February 12, 2011

Cooking Hydrography in SpatiaLite


Alessandro Furieri's latest cookbook includes a fine dining recipe with the main ingredients being Dijkstra's algorithm and the Tuscan road network. This inspired me to attempt a similar recipe on a hydrographic network.

In this tutorial we will use SpatiaLite, an open source GIS extension to SQLite, to create a network with data from the National Hydrography Dataset.

Software used:
Windows XP
Quantum GIS 1.6.0 (Standalone installer from http://www.qgis.org/wiki/Download)

Open SpatiaLite GUI and create a new database by clicking on the second button from the left. Call it db.sqlite. This creates the database file and initiates the spatial metadata tables, creating geom_cols_ref_sys, geometry_columns and spatial_ref_sys.

Download the "National Hydrography Dataset with Flowtable" for subbasin 10190004 as a shapefile here. (You can download data for any part of the country from National Map Viewer. You will receive an e-mail with a link a ZIP file in a couple of hours or sometimes days.) Unzip the file to its own folder. Click on the "Load shapefile" button in SpatiaLite GUI to import NHD198255\hydrography\NHDFlowline.shp with SRID 4269.

In Excel open the DBF file NHD198255\NHDFlow.dbf and save it as a CSV. If you don't have Excel see this post at Spatial Galaxy on how to use ogr2ogr.

Load CSV from SpatiaLite GUI by clicking on the "Load CSV" button. Select comma as the separator.

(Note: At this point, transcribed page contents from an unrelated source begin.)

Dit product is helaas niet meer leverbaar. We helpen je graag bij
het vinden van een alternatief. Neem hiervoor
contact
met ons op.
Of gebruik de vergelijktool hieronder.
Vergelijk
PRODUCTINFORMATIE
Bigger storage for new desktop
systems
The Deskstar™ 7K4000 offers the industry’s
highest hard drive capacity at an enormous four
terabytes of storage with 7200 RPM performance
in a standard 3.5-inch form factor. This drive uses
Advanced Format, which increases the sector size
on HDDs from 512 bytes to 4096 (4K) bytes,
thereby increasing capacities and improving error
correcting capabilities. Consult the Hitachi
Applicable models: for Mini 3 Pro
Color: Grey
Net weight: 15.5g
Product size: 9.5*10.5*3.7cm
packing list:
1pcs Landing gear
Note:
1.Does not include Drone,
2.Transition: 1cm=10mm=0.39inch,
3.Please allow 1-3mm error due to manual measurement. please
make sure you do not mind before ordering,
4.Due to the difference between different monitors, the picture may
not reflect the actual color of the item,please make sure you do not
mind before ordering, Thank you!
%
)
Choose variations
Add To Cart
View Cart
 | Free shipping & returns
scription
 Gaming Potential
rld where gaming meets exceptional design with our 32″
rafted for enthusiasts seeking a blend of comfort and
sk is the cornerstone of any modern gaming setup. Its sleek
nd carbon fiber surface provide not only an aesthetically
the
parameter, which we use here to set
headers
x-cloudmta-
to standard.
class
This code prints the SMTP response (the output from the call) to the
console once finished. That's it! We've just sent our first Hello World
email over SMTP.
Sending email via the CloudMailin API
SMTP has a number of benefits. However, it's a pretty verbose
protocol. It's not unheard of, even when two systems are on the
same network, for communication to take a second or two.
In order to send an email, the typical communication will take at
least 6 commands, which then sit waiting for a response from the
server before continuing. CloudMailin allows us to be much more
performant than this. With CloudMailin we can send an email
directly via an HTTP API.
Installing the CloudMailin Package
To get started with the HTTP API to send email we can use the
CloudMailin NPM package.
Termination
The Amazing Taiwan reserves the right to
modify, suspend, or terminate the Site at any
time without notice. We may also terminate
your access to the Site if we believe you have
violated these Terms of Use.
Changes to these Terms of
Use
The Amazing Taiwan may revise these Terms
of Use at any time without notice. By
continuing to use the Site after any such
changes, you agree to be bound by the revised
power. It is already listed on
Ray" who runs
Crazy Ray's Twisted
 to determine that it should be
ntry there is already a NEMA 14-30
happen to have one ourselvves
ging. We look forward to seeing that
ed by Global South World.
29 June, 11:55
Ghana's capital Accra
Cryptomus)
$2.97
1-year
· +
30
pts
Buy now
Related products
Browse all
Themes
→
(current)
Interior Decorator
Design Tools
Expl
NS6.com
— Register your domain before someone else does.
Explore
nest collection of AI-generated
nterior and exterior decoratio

Update the LengthKM with the glength function and a transform to the local UTM zone. Divide by 1000 to get kilometers. This column will be used as the cost. Just type the following statement in the upper right window of SpatiaLite GUI:
update nhdflowline set lengthKM = glength(transform(geometry,32613))/1000
At this point your SpatiaLite GUI window should look like this:
Click the green arrow button to the right of the screen to execute the statement.
Create a ToComID in the NHDFlowline table and update it with info from the NHDFlow table. We need to have all the arcs, the arc geometry and nodes in one table for the network builder to work. The NHD network does not explicitly define the arcs and nodes, so we'll just say that the "from node" is the arc itself, and the "to node" is ToComID.
update NHDFlowline set ToComID=(select ToComID from NHDFlow where NHDFlow.FromComID=NHDFlowline.ComID)
Replace null values from the ToComID column with a value of 1. (That's an arbitrary number. You can pick another recognizable value, just not something negative or building the network will fail. You should also not pick the ComID of another existing feature.)
update NHDFlowline set ToComID =1 where ToComID is null
Perform the validation from the command line. For this to work you have to run spatialite_network.exe from the bin directory found in the spatialite-tools zip file.
>spatialite_network.exe -d ../db.sqlite -T NHDFlowline -f ComID -t ToComID -c LengthKM -g Geometry
Take care of any problems that may arise. Then back in the GUI click the "Build Network" button. Table= NHDFlowline, NodeFrom Column= ComID, NodeTo Colum = ToComID, Geometry Column = Geometry, Arc connections = Uni-directional, Cost type = Using cost column, Cost column = LengthKM

The NHDFlowline_net virtual table should have been created. Time to take it for a test ride. The solution is given by this query:
select * from NHDFlowline_net where nodefrom=158717400 and nodeto = 116932867 
The first row gives the entire solution and its Geometry. The following rows sequentially identify the arcs used by the travel solution.
Let's create a separate table to store the solutions so that we can visualize them. In addition to an id field, the solutions table contains the same fields as the NHDFlowline_net virtual table.
CREATE TABLE solutions (
id INTEGER NOT NULL PRIMARY KEY AUTOINCREMENT,
ArcRowid,
NodeFrom,
NodeTo,
Cost);

Register this table in the geometry tables. (When you import shapefiles this step is automatically performed by the GUI, but when you create your own spatial tables, they have to be registered. AddGeometryColumn creates an entry in geometry_columns table and two triggers. PostGIS does things in a similar way. Read this part of Alessandro's cookbook for more about this.)
SELECT AddGeometryColumn('solutions', 'Geometry',4269, 'LINESTRING', 2);
A little globe will attach itself to the icon of the solutions table, indicating that solutions is a spatial table
Add a couple of solutions into the table like so
insert into solutions (ArcRowID, NodeFrom, NodeTo, Cost, Geometry) select * from NHDFlowline_net where nodefrom=158717400 and nodeto = 116932867 limit 1
Open QuantumGIS and add the NHDFlowline table and the solutions table as layers. Give each solution a different color.
And there you have it. Serve with a Chianti.